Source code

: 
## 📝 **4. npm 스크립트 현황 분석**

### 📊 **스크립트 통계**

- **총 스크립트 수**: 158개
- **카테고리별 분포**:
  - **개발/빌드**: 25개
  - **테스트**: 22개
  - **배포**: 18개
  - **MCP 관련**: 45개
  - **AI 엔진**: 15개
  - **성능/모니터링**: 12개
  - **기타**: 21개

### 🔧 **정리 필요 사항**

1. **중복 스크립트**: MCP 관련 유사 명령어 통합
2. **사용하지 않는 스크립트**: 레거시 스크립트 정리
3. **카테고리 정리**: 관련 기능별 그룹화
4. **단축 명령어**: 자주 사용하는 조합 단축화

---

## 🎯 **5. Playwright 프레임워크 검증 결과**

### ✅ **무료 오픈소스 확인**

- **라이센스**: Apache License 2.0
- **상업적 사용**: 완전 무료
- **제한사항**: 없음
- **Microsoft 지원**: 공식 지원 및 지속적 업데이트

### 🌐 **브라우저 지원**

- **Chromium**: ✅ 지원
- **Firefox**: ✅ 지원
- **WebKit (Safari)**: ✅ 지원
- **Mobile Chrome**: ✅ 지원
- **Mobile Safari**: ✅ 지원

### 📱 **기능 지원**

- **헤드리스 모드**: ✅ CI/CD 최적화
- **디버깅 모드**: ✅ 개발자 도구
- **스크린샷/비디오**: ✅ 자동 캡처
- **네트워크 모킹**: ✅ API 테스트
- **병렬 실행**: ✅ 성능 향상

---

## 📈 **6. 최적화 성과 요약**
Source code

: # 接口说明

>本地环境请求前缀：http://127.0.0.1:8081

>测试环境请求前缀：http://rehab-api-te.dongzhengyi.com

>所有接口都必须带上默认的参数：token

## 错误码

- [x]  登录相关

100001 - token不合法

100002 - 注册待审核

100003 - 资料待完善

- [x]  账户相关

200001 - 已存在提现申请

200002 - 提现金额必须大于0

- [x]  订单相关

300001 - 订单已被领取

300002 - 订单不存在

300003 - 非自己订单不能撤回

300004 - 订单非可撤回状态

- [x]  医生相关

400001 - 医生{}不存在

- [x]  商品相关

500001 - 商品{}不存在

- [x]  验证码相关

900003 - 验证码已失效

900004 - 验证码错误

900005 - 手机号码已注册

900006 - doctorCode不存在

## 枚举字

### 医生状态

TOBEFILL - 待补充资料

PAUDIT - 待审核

══════════

* To-do item
Using the listing above, show each line with the word "스크립트" in it.

* Solved exercise
## 📝 **4. npm 스크립트 현황 분석**
### 📊 **스크립트 통계**
- **총 스크립트 수**: 158개
1. **중복 스크립트**: MCP 관련 유사 명령어 통합
2. **사용하지 않는 스크립트**: 레거시 스크립트 정리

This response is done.